### Text shown
▶

No, parents can control the property of minors in that way. This isn't my area of law, so my knowledge is limited. There is something called the Uniform Transfers to Minors Act that deals with some ownership issues relating to minors. For example, if a minor comes into possession of a large amount of money (through an inheritance or insurance policy or something), then a court may have to be involved for a parent to deal with those assets (they may be held in trust, the court may appoint someone, or whatever). But for that to happen, you'd probably need to be looking at a minimum of $10K or $20K to trigger those rules. If your kid buys an iPhone with their own money, and then you ground them and take it away from them, you're not going to have any problems


----------



## Caged Maiden (Mar 23, 2012)

The case I mentioned earlier involved several hundred thousand dollars that was paid to the little girl (because she was his next of kin, as the parents were not married).  Not that that has any bearing on this conversation any more, just thought I'd specify.


----------



## Steerpike (Mar 23, 2012)

Yeah, in that case the courts are going to be involved.

I was appointed as a guardian ad litem for a little girl (five or six) whose father was killed in Iraq. The mother wished to access the life insurance money, but the little girl was the beneficiary, not the mother. I had to represent the interests of the little girl and make sure the mother wasn't just going to waste the proceeds. She wasn't - she and the child needed the money to live on, so I ultimately sided with the mother on the issue. But there still had to be a hearing and the judge had to make a final determination as to whether the mother could access the money that belonged to the little girl.

◀

Images marked with bounding boxes
▶

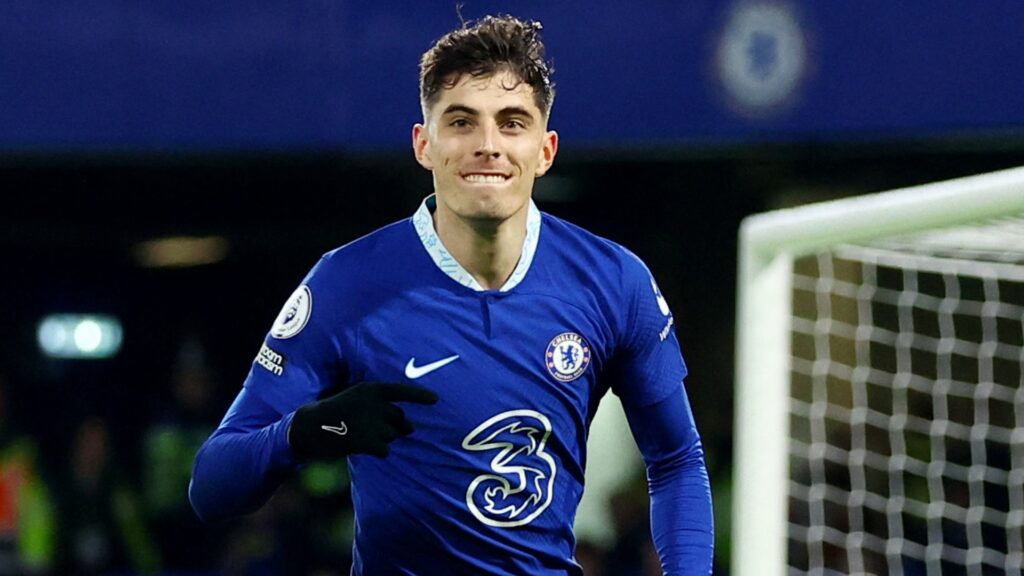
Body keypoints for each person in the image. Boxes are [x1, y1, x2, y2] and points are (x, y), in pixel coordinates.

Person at [190, 14, 713, 575]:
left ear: (545, 150)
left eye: (512, 123)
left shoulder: (613, 282)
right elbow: (212, 486)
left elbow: (677, 460)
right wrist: (303, 433)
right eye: (462, 122)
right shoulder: (348, 285)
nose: (488, 146)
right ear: (424, 144)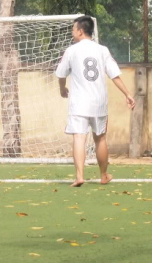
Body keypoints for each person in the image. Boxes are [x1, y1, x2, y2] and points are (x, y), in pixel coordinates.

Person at [56, 16, 135, 187]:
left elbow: (61, 75)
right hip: (99, 102)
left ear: (80, 31)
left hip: (79, 103)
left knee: (79, 138)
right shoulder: (102, 50)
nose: (72, 32)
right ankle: (104, 175)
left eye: (73, 29)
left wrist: (62, 89)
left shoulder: (71, 51)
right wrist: (127, 93)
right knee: (100, 139)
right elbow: (114, 74)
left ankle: (79, 176)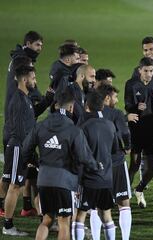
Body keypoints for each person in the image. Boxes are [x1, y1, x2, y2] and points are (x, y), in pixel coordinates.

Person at [21, 89, 100, 240]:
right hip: (64, 181)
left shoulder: (41, 125)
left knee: (47, 220)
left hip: (43, 180)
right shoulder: (73, 129)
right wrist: (96, 167)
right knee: (64, 223)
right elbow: (84, 157)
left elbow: (26, 148)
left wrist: (31, 162)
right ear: (71, 108)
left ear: (55, 105)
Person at [2, 65, 53, 236]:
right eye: (33, 78)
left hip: (24, 148)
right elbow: (21, 129)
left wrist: (47, 99)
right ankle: (8, 226)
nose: (35, 81)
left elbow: (31, 118)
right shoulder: (18, 99)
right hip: (19, 148)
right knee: (15, 186)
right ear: (25, 80)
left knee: (37, 183)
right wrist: (27, 152)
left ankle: (45, 220)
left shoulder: (24, 98)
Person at [2, 31, 44, 217]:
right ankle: (8, 222)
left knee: (13, 178)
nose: (40, 49)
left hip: (16, 134)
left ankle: (26, 207)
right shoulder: (23, 62)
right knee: (14, 183)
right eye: (37, 45)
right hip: (18, 139)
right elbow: (19, 132)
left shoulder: (20, 60)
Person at [88, 84, 132, 240]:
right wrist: (127, 146)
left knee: (95, 206)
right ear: (107, 98)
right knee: (123, 203)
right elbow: (125, 132)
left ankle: (95, 237)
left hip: (96, 166)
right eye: (115, 97)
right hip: (116, 163)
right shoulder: (116, 113)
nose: (117, 100)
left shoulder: (89, 114)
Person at [125, 57, 153, 208]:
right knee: (134, 164)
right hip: (137, 130)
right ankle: (124, 196)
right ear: (139, 70)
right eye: (146, 71)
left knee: (152, 168)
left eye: (151, 71)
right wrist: (136, 106)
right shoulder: (131, 84)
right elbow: (127, 105)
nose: (149, 74)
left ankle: (140, 188)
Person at [75, 91, 118, 240]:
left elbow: (80, 156)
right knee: (106, 215)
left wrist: (77, 182)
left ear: (87, 107)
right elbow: (115, 150)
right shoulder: (110, 125)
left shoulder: (84, 127)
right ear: (102, 107)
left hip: (88, 180)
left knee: (79, 216)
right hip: (106, 179)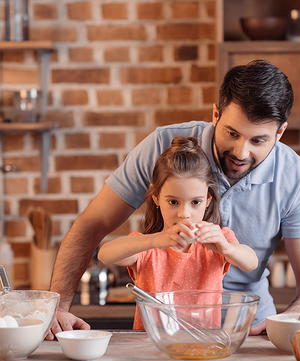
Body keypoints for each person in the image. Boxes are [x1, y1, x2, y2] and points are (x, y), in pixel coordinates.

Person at [47, 59, 300, 340]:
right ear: (216, 114)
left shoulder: (294, 175)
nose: (241, 152)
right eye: (232, 134)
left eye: (258, 140)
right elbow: (91, 226)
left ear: (280, 133)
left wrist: (293, 319)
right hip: (163, 334)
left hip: (249, 333)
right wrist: (58, 309)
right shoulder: (164, 147)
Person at [97, 136, 258, 330]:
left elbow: (251, 262)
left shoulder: (219, 241)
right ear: (156, 197)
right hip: (151, 348)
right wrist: (156, 240)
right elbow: (105, 254)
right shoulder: (150, 247)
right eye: (173, 202)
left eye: (195, 202)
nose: (184, 214)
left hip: (203, 345)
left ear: (207, 199)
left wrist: (226, 248)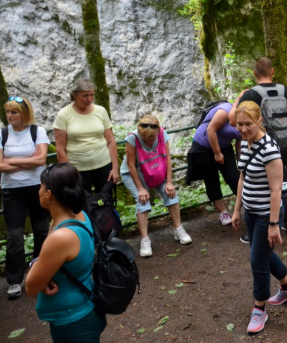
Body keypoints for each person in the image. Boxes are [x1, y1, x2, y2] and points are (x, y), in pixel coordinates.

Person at [231, 102, 287, 335]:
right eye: (239, 124)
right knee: (263, 253)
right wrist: (236, 210)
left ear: (259, 121)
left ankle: (259, 307)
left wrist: (273, 225)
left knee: (257, 260)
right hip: (251, 211)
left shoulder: (270, 150)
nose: (243, 129)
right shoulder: (244, 142)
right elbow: (243, 178)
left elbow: (275, 190)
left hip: (266, 214)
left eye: (248, 124)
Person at [26, 163, 106, 343]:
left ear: (49, 194)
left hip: (73, 321)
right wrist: (44, 274)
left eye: (41, 186)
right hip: (86, 308)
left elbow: (30, 287)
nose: (39, 190)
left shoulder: (60, 237)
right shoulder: (78, 216)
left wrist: (38, 273)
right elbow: (55, 261)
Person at [230, 57, 287, 236]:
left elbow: (233, 120)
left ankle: (263, 225)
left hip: (262, 148)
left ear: (254, 73)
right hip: (285, 145)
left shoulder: (251, 95)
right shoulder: (284, 90)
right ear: (272, 72)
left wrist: (238, 98)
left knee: (264, 185)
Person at [119, 114, 192, 258]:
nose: (149, 141)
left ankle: (178, 229)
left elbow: (168, 157)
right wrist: (140, 188)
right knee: (143, 200)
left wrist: (169, 182)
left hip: (154, 167)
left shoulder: (162, 134)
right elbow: (131, 166)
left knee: (170, 193)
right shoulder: (132, 139)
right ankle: (144, 239)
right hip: (135, 172)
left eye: (152, 138)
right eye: (146, 139)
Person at [1, 96, 49, 299]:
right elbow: (0, 166)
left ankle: (38, 271)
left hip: (37, 188)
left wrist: (12, 162)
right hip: (12, 190)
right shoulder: (2, 133)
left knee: (41, 230)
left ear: (24, 113)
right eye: (7, 112)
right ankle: (14, 280)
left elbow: (42, 160)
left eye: (14, 112)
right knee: (14, 236)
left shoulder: (37, 131)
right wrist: (29, 160)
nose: (9, 115)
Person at [53, 79, 119, 193]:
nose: (89, 99)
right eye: (85, 96)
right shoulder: (63, 115)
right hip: (77, 169)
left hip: (103, 164)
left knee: (105, 202)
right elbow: (60, 149)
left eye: (92, 95)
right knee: (81, 204)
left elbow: (111, 141)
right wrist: (69, 174)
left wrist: (115, 168)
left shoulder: (101, 111)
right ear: (75, 95)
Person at [186, 101, 241, 226]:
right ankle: (223, 212)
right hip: (203, 147)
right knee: (211, 179)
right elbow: (211, 129)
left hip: (225, 147)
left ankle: (246, 206)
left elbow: (239, 139)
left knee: (234, 177)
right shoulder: (225, 110)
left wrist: (240, 162)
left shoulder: (246, 116)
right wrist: (217, 153)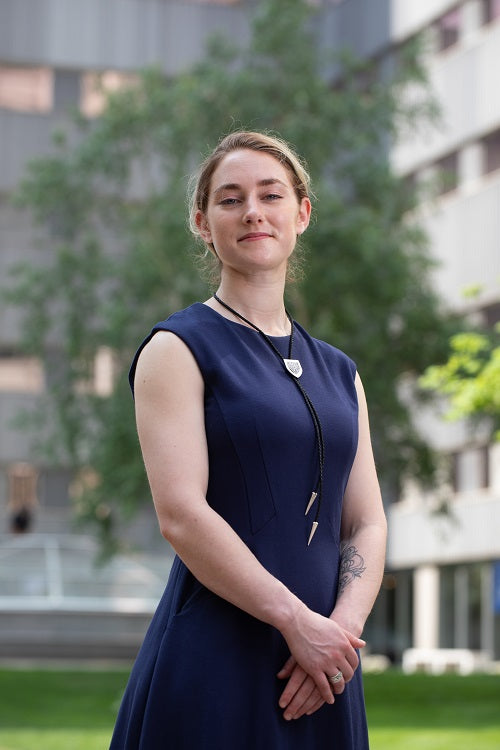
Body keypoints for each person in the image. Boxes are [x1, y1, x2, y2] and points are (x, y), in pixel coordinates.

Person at [109, 130, 387, 749]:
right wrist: (296, 622)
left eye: (271, 194)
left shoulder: (341, 370)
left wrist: (338, 635)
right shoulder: (177, 349)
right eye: (230, 199)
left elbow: (366, 520)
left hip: (322, 665)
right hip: (219, 654)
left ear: (302, 213)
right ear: (203, 223)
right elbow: (181, 514)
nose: (253, 211)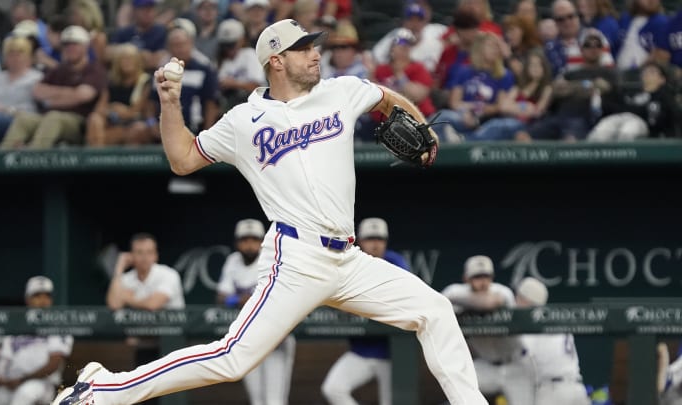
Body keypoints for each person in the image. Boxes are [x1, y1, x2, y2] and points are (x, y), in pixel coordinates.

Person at [52, 18, 486, 405]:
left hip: (349, 259)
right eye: (305, 48)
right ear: (276, 60)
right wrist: (169, 104)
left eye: (316, 46)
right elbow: (183, 159)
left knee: (435, 311)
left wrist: (424, 134)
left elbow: (384, 97)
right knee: (232, 358)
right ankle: (102, 389)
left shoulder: (340, 91)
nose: (317, 53)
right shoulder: (244, 120)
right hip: (296, 258)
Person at [321, 217, 409, 405]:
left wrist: (358, 303)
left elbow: (403, 293)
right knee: (333, 389)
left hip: (393, 351)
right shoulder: (348, 263)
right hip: (361, 351)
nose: (375, 244)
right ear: (360, 241)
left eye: (379, 239)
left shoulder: (395, 261)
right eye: (370, 239)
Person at [217, 219, 296, 405]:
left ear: (262, 241)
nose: (250, 244)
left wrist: (245, 298)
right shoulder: (233, 261)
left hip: (275, 338)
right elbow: (221, 297)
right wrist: (236, 299)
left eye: (254, 239)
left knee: (274, 401)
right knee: (257, 401)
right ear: (237, 243)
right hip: (247, 338)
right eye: (245, 239)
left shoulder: (274, 260)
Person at [0, 276, 74, 405]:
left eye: (47, 296)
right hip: (10, 384)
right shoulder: (18, 326)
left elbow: (54, 363)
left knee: (24, 395)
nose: (43, 300)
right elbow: (5, 358)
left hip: (40, 384)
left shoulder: (58, 325)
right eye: (37, 296)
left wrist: (21, 380)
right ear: (28, 299)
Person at [441, 255, 535, 405]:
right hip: (485, 366)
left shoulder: (502, 292)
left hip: (515, 365)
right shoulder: (457, 291)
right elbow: (442, 299)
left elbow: (488, 303)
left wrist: (463, 304)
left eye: (486, 276)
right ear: (466, 279)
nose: (483, 282)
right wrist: (464, 301)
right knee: (457, 394)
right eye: (477, 277)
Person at [105, 232, 185, 405]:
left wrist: (127, 298)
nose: (144, 257)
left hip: (172, 344)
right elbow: (113, 303)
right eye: (139, 252)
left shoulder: (168, 274)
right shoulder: (127, 278)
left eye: (149, 252)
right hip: (144, 344)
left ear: (155, 255)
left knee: (170, 395)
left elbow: (153, 304)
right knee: (145, 395)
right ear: (132, 256)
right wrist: (118, 268)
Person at [0, 25, 107, 149]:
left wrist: (52, 100)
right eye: (67, 44)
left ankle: (33, 157)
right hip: (47, 118)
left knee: (53, 117)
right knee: (24, 119)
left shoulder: (94, 70)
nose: (70, 48)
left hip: (78, 122)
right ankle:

◀

### Work instruction 1
For the thread on minors' property, mark each statement yes or no and quote the words from the thread that decide it. (a) The guardian ad litem case involved a girl whose father died in Iraq. (b) In that case, the mother was the beneficiary of the life insurance. (c) The guardian finally took a position against the mother.
### Work instruction 2
Resume the thread on minors' property, starting right after its final sentence.
Nothing in the records is needed here.

### Response area 1
(a) Yes: "whose father was killed in Iraq"
(b) No: "the little girl was the beneficiary, not the mother"
(c) No: "so I ultimately sided with the mother on the issue"

### Response area 2
----------



## Devor (Mar 24, 2012)

Benjamin Clayborne said:


> All righty, I stand corrected. Although I'm still unclear on how that interacts with parental ownership; if I give my kid five bucks, and he buys a magazine, and then I take the magazine without permission, can I be charged with petty theft?



Laws for minors are weird.  For instance, in New York a minor may sign a contract, but may also void it at any time.  Some of the big issues have to do with legal presumptions about their ability to offer consent, as well as the ability to really distinguish between the child's property and the adult's.  Typically, for the courts to get involved there has to be paperwork proving that the property belongs to the child and not the parents, such as the name on an account or a deed.

My son has about thirty dollars in stock, and we get quarterly checks for like $0.53 with his name on it - plus my wife's, with the word _Custodian_ in front.  As Custodians we have complete control until he turns 18, even towards selling it and pocketing the dough (_sure_ we'd spend it in his best interest...).  But the level of control would change if the amount got significantly larger.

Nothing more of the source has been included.